**Exercise set**.
1 - Duplicate the passage of the gliding incident summary from "You can read" to "has been completed.".
2 - Answer these questions using the gliding incident summary:
(a) What damage did the fuselage suffer in the outlanding?
(b) How many sliding pins does the glider's canopy locking system employ?
(c) What was the selected paddock covered in?

**Source text**.
————————

All clubs and GFA members are urged to report all occurrences and incidents promptly, as and when they occur, using the GFA’s occurrence reporting portal at glidingaustralia.org/Log-In/log-in-soar.html. This is always best done while all details are fresh in everyone's mind.
You can read the full SOAR report at tinyurl.com/ltmko56
Reports noted 'Under investigation' are based on preliminary information received and may contain errors. Any errors in this summary will be corrected when the final report has been completed.
Under investigation. The pilot was on his first flight on type and flew beyond gliding range of the gliding airfield. A late decision was made to outland, but the selected paddock was uncultivated and covered in large tufts of grass and scattered surface rocks. The pilot landed along a ridgeline and had to conduct a ground loop to prevent collision with a post and wire fence. The fuselage suffered stress cracks aft of the cockpit and the starboard wing suffered damage where it struck rocks.
Shortly after becoming airborne during an aerotow launch the pilot heard a significant air leak and noticed that the canopy was not fully locked. A quick check revealed that while the rear locking pin was partially engaged, the forward pin was not. After releasing from tow, the pilot slowed the glider and was then able to fully engage both locking pins. The pilot decided to break off the flight and conducted a safe landing. Subsequent inspection found no defect with the operating mechanism. The glider’s canopy locking system employs two sliding pins, each driven by a rod connected to the actuating handle. The first three quarters of the handle movement locks the rear pin, and the remaining ¼ slides the rod to the front pin. The pilot suspects his pre-take-off checklist was interrupted when he became distracted by the wingtip runner connecting the tow rope to the glider’s release. The pilot stated that they should have diligently completed the checklist before having the rope attached.

————————

[Saved data entries]
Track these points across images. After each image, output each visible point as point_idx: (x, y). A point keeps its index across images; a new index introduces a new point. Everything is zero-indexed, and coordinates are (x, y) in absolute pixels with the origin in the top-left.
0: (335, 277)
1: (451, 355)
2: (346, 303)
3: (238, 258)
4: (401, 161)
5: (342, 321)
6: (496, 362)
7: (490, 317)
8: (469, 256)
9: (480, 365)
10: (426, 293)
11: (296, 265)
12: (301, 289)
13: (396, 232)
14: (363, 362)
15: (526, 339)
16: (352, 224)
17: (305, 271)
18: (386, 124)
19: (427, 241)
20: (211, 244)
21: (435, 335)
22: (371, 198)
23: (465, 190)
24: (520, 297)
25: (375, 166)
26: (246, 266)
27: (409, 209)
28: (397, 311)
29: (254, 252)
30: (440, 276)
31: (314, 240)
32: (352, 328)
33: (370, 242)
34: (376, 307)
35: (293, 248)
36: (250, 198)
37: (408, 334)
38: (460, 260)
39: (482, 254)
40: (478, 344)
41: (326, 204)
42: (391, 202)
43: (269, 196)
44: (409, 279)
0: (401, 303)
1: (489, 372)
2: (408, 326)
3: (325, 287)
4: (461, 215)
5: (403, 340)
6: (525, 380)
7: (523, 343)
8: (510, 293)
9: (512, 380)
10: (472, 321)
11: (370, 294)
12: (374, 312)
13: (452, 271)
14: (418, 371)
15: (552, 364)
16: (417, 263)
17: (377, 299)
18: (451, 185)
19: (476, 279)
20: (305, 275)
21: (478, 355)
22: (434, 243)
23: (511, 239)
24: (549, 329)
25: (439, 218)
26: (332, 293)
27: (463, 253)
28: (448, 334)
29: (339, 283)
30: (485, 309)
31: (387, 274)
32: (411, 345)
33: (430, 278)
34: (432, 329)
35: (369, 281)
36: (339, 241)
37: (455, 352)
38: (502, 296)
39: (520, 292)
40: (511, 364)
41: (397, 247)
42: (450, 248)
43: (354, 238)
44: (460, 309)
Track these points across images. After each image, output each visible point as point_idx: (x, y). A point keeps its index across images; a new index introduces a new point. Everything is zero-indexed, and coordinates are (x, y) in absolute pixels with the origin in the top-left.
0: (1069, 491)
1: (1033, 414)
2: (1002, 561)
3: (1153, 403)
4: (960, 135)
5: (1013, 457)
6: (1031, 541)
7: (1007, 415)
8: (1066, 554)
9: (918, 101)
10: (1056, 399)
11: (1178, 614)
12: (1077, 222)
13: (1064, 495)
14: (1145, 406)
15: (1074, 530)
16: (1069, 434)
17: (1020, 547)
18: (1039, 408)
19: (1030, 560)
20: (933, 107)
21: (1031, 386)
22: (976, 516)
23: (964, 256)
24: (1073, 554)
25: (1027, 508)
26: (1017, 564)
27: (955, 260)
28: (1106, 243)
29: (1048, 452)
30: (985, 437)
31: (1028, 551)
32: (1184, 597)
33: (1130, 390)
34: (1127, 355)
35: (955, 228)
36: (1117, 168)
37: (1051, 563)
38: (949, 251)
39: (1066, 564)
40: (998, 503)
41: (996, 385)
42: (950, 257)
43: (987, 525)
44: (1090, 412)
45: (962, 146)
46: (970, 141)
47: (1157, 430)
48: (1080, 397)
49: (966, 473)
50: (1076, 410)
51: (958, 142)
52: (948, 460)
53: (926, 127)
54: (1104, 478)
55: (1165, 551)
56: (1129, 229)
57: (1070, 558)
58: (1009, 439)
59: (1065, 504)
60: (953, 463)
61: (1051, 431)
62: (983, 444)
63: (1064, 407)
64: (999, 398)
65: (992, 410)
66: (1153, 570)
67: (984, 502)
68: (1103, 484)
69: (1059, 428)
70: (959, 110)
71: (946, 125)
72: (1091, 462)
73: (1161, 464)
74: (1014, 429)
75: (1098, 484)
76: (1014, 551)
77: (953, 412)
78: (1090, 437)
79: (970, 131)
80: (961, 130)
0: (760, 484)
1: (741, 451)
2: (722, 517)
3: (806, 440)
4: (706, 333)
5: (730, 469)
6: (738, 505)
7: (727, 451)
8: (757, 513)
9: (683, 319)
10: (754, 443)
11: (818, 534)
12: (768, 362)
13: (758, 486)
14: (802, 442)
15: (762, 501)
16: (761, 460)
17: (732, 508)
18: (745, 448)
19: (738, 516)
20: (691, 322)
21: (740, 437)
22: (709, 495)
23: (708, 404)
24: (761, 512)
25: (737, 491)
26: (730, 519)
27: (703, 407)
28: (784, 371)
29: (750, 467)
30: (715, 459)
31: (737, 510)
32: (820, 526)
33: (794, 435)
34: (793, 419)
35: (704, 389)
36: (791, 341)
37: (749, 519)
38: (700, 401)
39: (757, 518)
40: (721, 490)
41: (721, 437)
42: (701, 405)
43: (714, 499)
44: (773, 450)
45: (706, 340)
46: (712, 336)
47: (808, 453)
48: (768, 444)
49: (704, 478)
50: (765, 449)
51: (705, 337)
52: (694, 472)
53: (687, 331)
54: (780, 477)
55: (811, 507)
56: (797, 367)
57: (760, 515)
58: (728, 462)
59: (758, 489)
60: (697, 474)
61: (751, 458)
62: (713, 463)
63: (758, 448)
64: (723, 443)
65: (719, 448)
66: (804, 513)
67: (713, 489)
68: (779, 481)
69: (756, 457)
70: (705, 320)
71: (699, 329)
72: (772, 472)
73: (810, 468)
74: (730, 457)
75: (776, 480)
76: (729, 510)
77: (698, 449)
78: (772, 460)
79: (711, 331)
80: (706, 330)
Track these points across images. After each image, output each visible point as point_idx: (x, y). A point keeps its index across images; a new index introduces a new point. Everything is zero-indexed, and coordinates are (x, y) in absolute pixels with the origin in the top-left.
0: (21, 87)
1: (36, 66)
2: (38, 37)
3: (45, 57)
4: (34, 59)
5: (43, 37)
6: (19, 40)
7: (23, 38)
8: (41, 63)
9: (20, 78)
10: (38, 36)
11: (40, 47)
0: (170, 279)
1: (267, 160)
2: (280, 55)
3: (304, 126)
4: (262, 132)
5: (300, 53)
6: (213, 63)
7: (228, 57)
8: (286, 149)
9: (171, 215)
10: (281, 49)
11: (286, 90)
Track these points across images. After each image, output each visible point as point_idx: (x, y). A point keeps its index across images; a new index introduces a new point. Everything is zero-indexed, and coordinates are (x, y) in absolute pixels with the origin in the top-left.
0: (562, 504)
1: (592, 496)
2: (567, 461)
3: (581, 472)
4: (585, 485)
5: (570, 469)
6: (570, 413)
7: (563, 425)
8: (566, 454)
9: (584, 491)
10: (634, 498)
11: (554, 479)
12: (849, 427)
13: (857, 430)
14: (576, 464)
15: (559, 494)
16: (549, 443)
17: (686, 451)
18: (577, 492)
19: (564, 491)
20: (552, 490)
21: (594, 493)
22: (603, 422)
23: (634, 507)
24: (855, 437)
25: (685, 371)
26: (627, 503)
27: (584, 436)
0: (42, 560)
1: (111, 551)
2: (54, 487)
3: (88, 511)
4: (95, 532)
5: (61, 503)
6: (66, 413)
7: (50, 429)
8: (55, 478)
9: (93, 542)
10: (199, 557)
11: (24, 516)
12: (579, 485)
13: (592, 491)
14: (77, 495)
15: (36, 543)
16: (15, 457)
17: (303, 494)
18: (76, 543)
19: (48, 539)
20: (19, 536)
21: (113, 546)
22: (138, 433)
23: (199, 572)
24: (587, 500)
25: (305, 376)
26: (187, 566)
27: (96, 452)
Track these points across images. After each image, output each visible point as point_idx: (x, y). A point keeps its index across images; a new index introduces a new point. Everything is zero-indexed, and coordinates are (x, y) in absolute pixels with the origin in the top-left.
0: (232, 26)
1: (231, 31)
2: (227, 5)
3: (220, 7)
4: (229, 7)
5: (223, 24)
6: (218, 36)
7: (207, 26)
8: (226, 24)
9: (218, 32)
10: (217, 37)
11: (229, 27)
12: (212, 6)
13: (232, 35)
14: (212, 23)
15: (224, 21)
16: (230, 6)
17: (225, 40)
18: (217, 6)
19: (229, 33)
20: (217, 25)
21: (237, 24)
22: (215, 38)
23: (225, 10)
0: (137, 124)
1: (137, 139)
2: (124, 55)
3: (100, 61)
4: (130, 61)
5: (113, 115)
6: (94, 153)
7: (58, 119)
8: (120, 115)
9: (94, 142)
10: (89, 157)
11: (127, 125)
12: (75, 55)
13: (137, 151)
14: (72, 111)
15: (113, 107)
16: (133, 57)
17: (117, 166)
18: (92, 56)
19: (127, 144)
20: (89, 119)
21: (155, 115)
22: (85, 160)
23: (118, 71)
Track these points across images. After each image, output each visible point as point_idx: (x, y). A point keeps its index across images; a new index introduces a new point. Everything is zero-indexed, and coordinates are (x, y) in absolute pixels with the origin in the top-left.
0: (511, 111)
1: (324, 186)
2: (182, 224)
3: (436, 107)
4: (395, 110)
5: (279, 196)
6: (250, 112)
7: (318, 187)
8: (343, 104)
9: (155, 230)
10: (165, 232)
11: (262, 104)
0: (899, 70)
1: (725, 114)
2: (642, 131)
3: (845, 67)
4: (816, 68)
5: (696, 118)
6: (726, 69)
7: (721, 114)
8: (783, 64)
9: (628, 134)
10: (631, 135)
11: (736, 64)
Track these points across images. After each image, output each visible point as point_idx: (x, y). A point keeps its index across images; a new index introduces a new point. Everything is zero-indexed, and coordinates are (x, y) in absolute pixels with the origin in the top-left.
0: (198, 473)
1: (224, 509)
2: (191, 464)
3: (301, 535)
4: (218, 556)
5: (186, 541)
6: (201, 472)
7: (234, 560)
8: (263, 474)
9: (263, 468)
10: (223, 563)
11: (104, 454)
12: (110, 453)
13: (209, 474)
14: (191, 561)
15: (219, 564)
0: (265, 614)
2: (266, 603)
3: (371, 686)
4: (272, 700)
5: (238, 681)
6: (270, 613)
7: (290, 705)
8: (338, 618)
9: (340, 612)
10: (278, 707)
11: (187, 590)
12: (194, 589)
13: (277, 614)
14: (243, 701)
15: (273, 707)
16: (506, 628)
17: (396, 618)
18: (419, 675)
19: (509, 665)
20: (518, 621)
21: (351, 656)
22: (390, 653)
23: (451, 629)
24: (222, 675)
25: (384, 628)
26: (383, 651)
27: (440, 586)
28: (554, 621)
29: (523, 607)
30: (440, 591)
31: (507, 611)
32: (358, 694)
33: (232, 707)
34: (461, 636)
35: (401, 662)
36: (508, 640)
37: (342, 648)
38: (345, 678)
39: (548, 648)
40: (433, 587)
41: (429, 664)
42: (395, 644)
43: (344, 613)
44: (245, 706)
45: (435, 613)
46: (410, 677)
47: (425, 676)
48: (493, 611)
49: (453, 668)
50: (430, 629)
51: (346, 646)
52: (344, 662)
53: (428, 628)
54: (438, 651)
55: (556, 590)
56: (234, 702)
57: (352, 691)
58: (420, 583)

————————

**Answers for this exercise**.
1 -
You can read the full SOAR report at tinyurl.com/ltmko56
Reports noted 'Under investigation' are based on preliminary information received and may contain errors. Any errors in this summary will be corrected when the final report has been completed.

2 -
(a) Stress cracks aft of the cockpit.
(b) Two.
(c) Large tufts of grass and scattered surface rocks.